## Instructions for the task
Count the lines below that include "Jokowi". Only the number should be given.

Working data Block Start

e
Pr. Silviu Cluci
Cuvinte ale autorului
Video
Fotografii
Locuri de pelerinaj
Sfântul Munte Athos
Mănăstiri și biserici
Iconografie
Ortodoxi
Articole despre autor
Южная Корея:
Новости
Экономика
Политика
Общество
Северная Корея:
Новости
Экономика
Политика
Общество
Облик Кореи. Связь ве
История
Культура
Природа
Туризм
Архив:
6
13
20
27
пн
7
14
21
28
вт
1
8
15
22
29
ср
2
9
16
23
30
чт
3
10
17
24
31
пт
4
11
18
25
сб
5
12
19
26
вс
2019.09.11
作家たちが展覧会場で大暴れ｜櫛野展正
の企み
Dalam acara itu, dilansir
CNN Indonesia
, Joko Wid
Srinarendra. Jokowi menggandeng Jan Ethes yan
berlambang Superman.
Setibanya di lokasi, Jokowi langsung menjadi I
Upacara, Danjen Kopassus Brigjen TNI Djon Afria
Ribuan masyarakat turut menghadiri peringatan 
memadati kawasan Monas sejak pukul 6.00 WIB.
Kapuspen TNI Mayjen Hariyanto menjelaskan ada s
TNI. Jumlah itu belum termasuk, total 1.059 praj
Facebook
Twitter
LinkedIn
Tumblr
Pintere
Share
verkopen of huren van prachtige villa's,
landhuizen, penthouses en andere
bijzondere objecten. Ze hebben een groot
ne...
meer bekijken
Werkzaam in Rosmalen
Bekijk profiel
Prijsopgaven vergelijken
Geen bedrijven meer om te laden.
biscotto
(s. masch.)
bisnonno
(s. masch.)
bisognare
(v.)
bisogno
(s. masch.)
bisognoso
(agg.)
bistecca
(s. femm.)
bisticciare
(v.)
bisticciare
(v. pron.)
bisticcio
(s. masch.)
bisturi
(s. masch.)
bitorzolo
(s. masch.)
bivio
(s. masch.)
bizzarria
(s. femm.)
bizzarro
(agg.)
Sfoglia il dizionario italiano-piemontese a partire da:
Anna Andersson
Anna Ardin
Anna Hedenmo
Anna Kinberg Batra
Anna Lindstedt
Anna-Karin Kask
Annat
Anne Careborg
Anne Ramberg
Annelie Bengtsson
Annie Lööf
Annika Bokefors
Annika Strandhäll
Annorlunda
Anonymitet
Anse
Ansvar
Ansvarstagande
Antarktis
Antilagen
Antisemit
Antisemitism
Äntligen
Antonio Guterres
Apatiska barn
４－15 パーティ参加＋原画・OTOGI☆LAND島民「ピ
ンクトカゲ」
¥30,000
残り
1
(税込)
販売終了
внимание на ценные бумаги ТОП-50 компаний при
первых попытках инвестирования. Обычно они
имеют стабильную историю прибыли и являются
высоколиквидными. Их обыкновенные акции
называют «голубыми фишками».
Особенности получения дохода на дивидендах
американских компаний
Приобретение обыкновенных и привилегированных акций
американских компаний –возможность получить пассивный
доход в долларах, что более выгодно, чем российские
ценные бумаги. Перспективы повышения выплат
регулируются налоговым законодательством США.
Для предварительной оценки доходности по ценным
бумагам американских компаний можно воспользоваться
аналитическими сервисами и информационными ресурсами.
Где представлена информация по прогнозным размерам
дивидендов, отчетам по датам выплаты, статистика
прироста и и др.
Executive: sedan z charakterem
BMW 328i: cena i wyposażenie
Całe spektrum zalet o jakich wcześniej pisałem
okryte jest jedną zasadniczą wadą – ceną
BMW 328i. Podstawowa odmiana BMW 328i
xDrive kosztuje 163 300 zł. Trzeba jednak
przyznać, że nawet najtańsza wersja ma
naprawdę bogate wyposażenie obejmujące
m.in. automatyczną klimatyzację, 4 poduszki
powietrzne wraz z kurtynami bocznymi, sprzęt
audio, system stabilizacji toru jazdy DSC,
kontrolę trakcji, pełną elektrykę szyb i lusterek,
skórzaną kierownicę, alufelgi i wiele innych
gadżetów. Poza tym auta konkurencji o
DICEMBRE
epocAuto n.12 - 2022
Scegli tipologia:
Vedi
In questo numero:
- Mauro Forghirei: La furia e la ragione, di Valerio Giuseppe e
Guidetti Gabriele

Working data Block End

## Response to the task
2